Little is known about the actual battle itself. Domnall I of Dál Riata brought a more varied force to the fight. His army included Scots, Picts, Anglo-Saxons and Britons (Welshmen). There were about 50,000 men on either side. At least one side had a substantial cavalry force.

Congal and his army probably landed near Dunseverick on their return from Scotland. He possibly planned on marching to Tara, as one of the five main roads running from Tara, the High King's Road, ran north and ended at Dunseverick, where there was a bridge that crossed the Lagan located near modern Moira. Domnall II had gathered his army at Tara and he marched north to meet the enemy forces. Congal marched south to meet him. The two armies comprising 100,000 men in total met at Moira.

According to Sir Samuel Ferguson "there appears reason to believe that the fight lasted a week", at the end of which the defeated force fled towards the woods of Killultagh. The forces of Ulaid and Dál Riata were defeated, with Domnall of Dál Riata forced to flee north to his kingdom's holdings. Congal was killed in the course of the battle.

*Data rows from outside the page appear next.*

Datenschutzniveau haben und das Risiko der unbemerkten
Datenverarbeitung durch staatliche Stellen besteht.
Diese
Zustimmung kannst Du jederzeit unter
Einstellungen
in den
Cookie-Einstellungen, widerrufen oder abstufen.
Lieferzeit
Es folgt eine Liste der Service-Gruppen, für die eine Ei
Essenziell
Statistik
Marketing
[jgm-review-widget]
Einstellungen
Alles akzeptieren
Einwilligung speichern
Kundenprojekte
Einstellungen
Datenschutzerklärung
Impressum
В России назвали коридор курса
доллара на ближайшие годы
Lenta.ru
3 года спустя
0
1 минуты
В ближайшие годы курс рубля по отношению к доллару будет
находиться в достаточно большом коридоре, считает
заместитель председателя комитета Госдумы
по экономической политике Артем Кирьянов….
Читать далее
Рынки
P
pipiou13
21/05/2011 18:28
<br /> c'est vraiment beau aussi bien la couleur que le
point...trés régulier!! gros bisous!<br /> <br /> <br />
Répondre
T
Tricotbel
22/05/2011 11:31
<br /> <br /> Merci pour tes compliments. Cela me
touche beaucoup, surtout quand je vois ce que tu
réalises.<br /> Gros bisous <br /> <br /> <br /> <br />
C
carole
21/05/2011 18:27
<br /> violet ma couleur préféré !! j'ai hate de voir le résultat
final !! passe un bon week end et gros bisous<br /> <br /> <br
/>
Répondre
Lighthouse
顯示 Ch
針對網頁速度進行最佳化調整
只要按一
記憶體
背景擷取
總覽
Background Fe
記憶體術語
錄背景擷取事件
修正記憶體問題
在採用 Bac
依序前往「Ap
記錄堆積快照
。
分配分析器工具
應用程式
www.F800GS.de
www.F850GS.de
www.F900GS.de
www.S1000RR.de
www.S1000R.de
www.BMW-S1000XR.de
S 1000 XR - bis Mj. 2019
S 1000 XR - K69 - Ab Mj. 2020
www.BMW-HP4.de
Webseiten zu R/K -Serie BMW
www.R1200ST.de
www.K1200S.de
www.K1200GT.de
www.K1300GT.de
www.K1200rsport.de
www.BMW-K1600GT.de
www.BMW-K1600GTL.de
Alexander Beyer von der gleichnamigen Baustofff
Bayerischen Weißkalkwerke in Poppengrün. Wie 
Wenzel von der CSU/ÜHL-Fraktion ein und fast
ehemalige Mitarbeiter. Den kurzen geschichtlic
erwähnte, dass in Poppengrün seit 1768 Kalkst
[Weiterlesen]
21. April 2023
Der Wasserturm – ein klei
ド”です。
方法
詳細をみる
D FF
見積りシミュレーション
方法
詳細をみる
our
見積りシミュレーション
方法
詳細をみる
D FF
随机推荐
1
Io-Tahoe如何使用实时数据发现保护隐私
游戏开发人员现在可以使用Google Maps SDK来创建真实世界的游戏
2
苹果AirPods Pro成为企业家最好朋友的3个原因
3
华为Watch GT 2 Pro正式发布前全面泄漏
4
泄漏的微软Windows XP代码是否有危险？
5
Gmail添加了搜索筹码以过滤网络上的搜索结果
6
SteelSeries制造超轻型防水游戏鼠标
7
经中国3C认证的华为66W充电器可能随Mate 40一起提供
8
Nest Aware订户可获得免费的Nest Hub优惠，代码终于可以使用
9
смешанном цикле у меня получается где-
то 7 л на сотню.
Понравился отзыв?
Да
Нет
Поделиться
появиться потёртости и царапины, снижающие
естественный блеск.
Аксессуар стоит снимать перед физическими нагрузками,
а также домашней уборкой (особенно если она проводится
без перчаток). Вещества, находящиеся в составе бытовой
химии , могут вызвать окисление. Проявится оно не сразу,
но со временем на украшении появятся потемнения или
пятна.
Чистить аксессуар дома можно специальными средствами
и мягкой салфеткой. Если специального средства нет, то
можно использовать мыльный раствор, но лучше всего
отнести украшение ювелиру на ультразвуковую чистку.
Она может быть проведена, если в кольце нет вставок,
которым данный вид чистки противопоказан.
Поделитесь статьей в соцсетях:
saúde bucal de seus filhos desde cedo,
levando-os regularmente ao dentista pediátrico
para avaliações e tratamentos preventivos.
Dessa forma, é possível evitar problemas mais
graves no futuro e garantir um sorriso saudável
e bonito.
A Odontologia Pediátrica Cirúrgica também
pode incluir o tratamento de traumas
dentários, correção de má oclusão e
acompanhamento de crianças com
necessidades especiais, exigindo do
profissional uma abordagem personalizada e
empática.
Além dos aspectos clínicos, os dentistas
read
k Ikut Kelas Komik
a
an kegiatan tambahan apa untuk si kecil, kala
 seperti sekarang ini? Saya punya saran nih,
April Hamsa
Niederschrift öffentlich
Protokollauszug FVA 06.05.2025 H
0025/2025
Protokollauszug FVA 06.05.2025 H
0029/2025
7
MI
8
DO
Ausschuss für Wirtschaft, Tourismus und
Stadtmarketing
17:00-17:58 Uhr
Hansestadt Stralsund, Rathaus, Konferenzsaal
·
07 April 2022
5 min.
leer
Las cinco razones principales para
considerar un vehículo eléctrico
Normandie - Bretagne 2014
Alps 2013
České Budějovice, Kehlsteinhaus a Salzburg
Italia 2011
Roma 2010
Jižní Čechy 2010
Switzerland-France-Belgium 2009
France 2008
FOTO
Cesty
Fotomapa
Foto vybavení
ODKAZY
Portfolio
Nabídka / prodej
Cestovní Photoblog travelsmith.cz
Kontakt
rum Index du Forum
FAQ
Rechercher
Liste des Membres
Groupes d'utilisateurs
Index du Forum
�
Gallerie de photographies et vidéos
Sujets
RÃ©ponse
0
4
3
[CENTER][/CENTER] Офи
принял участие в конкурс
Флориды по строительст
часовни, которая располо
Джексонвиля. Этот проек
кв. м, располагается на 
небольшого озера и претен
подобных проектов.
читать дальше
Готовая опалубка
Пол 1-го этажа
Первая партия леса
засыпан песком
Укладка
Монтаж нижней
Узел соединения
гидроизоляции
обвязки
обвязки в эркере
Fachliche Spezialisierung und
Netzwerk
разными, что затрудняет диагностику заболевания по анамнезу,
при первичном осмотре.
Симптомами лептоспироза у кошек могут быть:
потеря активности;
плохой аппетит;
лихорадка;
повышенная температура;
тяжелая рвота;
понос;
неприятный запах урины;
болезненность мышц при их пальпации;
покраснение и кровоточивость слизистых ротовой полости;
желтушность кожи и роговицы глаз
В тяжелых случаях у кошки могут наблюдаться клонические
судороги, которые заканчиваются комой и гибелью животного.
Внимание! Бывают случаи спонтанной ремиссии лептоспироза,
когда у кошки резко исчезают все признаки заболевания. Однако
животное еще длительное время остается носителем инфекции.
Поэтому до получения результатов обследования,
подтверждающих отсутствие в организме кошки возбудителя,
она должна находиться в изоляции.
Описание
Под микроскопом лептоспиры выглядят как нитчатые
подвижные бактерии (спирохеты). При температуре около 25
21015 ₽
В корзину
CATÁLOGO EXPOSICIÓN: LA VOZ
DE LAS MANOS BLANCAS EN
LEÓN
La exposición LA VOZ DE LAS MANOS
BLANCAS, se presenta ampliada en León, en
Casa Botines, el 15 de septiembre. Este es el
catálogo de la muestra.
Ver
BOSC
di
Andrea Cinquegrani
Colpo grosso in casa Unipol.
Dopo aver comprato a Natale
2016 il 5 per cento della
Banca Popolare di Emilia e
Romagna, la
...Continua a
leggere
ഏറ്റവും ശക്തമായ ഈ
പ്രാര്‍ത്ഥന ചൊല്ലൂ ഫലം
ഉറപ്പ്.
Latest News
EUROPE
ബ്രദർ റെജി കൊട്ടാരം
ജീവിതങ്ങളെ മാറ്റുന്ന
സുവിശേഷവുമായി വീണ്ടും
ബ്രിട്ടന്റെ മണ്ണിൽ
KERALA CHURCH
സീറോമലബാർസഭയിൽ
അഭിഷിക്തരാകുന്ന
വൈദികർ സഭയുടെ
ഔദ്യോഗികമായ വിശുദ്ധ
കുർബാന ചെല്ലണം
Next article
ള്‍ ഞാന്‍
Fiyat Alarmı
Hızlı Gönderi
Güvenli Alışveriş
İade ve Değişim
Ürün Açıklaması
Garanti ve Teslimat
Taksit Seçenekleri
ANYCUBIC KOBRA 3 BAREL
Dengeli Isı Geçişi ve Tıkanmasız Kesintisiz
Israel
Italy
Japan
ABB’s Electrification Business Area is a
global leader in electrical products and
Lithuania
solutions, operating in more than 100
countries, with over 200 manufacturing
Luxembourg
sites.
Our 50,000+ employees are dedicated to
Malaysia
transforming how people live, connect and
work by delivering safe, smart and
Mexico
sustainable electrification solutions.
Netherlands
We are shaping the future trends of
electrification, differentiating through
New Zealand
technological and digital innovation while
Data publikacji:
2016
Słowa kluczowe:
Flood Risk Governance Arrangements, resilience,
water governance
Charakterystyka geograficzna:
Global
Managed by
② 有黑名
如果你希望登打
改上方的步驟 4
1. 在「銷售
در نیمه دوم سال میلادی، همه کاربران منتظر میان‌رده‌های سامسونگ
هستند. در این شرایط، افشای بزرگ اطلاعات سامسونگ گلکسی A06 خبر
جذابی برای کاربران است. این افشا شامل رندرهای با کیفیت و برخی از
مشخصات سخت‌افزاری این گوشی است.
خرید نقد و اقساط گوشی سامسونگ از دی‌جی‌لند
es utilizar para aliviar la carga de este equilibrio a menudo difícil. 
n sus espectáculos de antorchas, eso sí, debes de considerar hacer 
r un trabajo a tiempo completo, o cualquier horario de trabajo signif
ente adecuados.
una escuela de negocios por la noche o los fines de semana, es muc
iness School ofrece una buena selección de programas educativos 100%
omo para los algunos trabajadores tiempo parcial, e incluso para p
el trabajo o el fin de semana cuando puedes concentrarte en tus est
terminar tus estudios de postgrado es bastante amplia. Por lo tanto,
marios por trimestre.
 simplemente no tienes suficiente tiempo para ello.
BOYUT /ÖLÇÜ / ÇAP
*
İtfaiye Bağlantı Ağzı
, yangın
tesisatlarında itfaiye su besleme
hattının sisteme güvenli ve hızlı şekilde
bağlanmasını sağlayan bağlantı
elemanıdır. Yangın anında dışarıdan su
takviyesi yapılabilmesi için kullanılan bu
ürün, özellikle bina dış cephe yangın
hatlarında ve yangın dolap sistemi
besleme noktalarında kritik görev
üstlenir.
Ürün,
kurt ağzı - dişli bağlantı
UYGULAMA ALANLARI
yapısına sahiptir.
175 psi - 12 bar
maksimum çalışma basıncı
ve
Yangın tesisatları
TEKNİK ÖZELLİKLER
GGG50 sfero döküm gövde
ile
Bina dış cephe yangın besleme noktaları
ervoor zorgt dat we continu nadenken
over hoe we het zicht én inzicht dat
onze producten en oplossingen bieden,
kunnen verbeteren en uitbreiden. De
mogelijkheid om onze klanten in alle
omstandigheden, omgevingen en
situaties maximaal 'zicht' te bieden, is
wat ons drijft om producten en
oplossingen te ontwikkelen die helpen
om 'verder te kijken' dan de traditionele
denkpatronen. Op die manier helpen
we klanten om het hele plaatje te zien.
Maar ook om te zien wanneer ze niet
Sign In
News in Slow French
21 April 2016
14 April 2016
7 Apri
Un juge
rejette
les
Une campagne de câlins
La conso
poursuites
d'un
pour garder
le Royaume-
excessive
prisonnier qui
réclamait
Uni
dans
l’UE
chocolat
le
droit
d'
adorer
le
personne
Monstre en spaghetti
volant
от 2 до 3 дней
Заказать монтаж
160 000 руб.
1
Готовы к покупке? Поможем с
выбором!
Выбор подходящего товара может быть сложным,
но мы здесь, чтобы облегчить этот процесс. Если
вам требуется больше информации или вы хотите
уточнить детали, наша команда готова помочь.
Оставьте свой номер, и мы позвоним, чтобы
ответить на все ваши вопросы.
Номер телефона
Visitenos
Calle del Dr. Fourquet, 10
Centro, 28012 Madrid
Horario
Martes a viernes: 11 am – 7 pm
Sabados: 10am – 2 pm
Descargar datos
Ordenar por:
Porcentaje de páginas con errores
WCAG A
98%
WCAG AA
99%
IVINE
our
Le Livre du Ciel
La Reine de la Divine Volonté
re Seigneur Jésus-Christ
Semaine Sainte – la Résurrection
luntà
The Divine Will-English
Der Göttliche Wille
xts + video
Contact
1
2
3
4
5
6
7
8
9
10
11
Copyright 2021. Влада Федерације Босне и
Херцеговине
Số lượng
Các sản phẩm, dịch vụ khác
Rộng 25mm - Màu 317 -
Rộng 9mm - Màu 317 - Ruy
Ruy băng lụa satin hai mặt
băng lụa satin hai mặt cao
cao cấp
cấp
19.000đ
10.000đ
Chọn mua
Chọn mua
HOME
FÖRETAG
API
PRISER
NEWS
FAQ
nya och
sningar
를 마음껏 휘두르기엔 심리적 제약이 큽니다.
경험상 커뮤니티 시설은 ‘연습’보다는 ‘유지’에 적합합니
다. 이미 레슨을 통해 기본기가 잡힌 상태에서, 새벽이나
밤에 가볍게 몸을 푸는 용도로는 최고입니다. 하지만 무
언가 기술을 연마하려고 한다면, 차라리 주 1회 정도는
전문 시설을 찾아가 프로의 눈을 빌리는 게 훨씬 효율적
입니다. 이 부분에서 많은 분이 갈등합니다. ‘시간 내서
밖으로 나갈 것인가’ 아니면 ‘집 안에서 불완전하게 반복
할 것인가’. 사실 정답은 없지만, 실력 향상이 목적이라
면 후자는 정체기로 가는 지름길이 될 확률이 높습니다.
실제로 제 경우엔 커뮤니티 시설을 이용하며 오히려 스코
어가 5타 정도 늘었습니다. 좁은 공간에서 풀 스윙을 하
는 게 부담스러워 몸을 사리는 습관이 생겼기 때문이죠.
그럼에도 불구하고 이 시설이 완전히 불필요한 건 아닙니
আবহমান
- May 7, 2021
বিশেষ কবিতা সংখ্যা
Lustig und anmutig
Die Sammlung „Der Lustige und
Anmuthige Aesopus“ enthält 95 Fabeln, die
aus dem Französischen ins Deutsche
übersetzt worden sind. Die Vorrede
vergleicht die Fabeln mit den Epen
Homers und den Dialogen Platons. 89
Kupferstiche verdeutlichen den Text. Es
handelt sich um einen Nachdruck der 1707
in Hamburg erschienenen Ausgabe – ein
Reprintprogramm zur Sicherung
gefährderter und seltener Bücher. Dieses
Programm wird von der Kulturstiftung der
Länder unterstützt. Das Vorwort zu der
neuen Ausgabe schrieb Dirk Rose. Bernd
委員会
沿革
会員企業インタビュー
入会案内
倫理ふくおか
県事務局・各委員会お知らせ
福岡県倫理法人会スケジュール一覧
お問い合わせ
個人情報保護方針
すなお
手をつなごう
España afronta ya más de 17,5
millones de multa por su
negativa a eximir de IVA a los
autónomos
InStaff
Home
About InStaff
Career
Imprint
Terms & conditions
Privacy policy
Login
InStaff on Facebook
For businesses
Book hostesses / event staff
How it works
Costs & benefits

The scale of the battle was, however, confirmed in the 19th century when the Ulster Railway which ran through Moira was being constructed. The remains of thousands of men and horses were discovered during the excavations. When one considers that the survivors probably numbered quite considerably more, then the reputation of the scale of the battle becomes obvious.

==Aftermath==

With the death of Congal in the battle the chance for Dál nAraidi and its local allies to undo the advances of Domnall had been thwarted, and the Ulaid had to endure the advances that the High King had made. They were not to be completely subjugated however. By contrast, the consequences were much more keenly felt for Dál Riata. The land defeat at Moira was coupled with a naval defeat on exactly the same day; at the Battle of the Mull of Kintyre the Ard Rí's fleet had succeeded in defeating Dál Riata's. As a result of both battles the High King's forces were able to occupy the Dál Riata lands in north Antrim, unprotected as they now were.

As a direct result of the battle, the Uí Néill dynasty became dominant in the north of Ireland. Their descendants would claim overlordship of at least some of the land until the Flight of the Earls almost a thousand years later in 1607.

Some of the townlands around modern Moira get their names from the battle, notably Aughnafosker, which in Irish means 'Field of Slaughter', as well as Carnalbanagh which means 'The Scotsman's Grave'. In the latter area there was a large stone pillar in a nearby field, which marked the burial site of many of the Scottish princes who were killed in the battle. However, the stone was removed by a farmer in the late 19th century.